Why I Write

I see them come in every day to the bar.  They are all like greyhounds chasing a fake rabbit around a track.  They are on a track chasing a goal they’ve been told they should want.  They set goals, hit benchmarks, and achieve things.  We are taught this concept at an early age, and then it is reinforced by a whole industry dedicated to teaching and perpetuating that across almost every business.

That approach did not work for me.  That is not quite accurate.  That approach might have worked if I had been setting goals that I wanted to accomplish and not the ones I was told I should accomplish.  After a series of not quite failing but not getting what I believed I wanted and going broke, I had to find another way for me to be content.

I was flailing and working at a job I knew I could do in my sleep that had no real future for me.  I found website zenhabits.net.  The author, Leo Babauta, had a similar story as I did in not finding happiness in the traditional goal setting manner, so along with deepening his Zen Buddhist practice, he became a proponent of living a goalless life.

The first blog post I read from was to imagine the perfect day.  The day where you are living your life the way you want to.  What are you doing and who are you with from the moment you wake up to the moment you go to sleep.  From that, you know what you should be doing every day.  If you start doing the things you saw in that vision right now, you will begin to live the life you want and begin reaping the things you need for a content life.

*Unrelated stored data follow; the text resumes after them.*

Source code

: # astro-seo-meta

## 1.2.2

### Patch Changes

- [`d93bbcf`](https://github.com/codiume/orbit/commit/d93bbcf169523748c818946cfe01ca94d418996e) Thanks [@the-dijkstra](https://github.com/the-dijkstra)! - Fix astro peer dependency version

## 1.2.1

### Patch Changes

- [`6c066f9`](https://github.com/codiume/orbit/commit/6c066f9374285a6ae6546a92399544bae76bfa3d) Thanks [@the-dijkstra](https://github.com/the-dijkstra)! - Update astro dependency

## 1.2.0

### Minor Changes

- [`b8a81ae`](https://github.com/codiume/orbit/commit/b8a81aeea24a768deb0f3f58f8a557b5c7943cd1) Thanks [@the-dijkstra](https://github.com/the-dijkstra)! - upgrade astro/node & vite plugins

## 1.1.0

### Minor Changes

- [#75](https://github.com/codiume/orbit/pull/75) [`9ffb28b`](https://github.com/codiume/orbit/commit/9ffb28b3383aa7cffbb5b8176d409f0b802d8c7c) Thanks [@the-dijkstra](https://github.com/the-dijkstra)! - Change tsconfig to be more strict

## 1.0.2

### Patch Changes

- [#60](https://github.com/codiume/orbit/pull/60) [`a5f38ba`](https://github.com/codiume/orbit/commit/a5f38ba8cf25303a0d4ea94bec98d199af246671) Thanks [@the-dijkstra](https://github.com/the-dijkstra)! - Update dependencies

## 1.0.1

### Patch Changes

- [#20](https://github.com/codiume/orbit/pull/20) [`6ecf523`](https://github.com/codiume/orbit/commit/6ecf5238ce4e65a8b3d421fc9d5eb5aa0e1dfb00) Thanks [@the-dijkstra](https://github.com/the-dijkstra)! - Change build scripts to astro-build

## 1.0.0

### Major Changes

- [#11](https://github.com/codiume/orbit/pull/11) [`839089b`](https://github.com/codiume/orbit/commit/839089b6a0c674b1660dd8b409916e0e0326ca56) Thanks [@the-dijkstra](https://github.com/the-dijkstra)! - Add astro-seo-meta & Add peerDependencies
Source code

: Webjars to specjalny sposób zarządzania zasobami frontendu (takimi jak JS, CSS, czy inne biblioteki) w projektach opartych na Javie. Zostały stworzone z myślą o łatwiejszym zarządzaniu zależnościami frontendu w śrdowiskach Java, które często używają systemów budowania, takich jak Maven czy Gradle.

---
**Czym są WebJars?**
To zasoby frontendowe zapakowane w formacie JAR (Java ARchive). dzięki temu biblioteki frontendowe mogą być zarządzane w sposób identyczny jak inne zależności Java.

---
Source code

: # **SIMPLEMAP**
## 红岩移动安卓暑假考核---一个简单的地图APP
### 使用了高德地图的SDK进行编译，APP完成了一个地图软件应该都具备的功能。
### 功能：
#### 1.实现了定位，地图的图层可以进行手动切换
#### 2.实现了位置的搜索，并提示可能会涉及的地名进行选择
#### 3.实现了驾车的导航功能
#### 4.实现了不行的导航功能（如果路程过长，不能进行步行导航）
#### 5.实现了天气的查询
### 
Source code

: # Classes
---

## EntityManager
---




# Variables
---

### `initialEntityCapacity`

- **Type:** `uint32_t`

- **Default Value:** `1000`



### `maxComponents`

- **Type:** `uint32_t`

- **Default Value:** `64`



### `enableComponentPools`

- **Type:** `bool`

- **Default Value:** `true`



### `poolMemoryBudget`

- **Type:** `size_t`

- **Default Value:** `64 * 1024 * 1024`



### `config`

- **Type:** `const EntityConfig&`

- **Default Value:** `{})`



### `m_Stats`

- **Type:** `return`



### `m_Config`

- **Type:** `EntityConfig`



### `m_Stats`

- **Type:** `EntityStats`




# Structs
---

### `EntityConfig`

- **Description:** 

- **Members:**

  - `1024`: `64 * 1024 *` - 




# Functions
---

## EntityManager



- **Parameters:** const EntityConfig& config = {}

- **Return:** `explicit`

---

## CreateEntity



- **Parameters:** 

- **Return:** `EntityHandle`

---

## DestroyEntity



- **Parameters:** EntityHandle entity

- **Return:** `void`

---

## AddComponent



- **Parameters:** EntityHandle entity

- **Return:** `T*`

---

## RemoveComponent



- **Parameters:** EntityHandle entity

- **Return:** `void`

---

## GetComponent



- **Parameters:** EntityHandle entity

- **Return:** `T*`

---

After I started that, I then started reading more about Zen Buddhism and found another concept that has shaped how my life has moved.  It goes hand in hand with the goalless life and it is the idea of doing the thing to do the thing.  You dig a hole and fill it up.  Why? To dig a hole and fill it up.  Zen meditation isn’t about achieving enlightenment, it is about sitting and breathing.

This appealed to me because it had been my experience in life.  The times I tried to do X solely to accomplish Z, I failed.  The times I did X for the sake of doing X and did it to the best of my abilities I found I gained much more then I could ever have imagined.  I did X and I still accomplished Z.  No expectations and no goals work for me.

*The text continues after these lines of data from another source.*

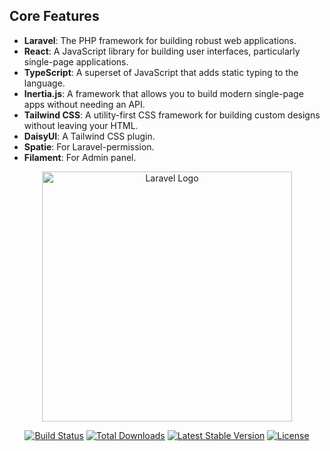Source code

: ## Core Features

- **Laravel**: The PHP framework for building robust web applications.
- **React**: A JavaScript library for building user interfaces, particularly single-page applications.
- **TypeScript**: A superset of JavaScript that adds static typing to the language.
- **Inertia.js**: A framework that allows you to build modern single-page apps without needing an API.
- **Tailwind CSS**: A utility-first CSS framework for building custom designs without leaving your HTML.
- **DaisyUI**: A Tailwind CSS plugin.
- **Spatie**: For Laravel-permission.
- **Filament**: For Admin panel.




<p align="center"><a href="https://laravel.com" target="_blank"><img src="https://raw.githubusercontent.com/laravel/art/master/logo-lockup/5%20SVG/2%20CMYK/1%20Full%20Color/laravel-logolockup-cmyk-red.svg" width="400" alt="Laravel Logo"></a></p>

<p align="center">
<a href="https://github.com/laravel/framework/actions"><img src="https://github.com/laravel/framework/workflows/tests/badge.svg" alt="Build Status"></a>
<a href="https://packagist.org/packages/laravel/framework"><img src="https://img.shields.io/packagist/dt/laravel/framework" alt="Total Downloads"></a>
<a href="https://packagist.org/packages/laravel/framework"><img src="https://img.shields.io/packagist/v/laravel/framework" alt="Latest Stable Version"></a>
<a href="https://packagist.org/packages/laravel/framework"><img src="https://img.shields.io/packagist/l/laravel/framework" alt="License"></a>
</p>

This Christmas season I had lost the idea of no expectations and no goals.  I forgot that doing the thing, to do the thing was how I have made the life I’ve made.  I have lost a lot of weight in the last year, and part of that was because of running every day.  Somewhere in the last two weeks of dinners, weird work hours, going out with friends, etc. I lost the idea of running to run and running began to take on the weight of losing weight.  I forgot that I ran because I like it and it is fun.  By thinking about it as solely a way to lose weight it took on too much and I couldn’t make myself run for the last week.  The same thing happened with my mediation and my writing.  I sit and just breath to sit and breath.  I write because I like writing.  The outcomes of any of those actions are uncontrollable.  You can only control the things you do and not really what they accomplish and certainly not how others react to it.

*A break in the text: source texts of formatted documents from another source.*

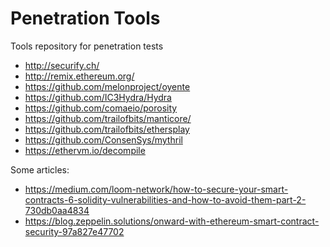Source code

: # Penetration Tools
Tools repository for penetration tests 

* http://securify.ch/
* http://remix.ethereum.org/
* https://github.com/melonproject/oyente
* https://github.com/IC3Hydra/Hydra
* https://github.com/comaeio/porosity
* https://github.com/trailofbits/manticore/
* https://github.com/trailofbits/ethersplay
* https://github.com/ConsenSys/mythril
* https://ethervm.io/decompile

Some articles:

* https://medium.com/loom-network/how-to-secure-your-smart-contracts-6-solidity-vulnerabilities-and-how-to-avoid-them-part-2-730db0aa4834
* https://blog.zeppelin.solutions/onward-with-ethereum-smart-contract-security-97a827e47702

So, why do I write? I write because I like it and I write about beer because the things around the American craft beer market are interesting and ever-changing.

Living with no goals and no expectations works for me.  I think, my life will see great changes over the next year.  However, I don’t expect it.  I am simply going to keep running, keep meditating, keep writing.  I know if I do those things every day, I will get the things in my life I need.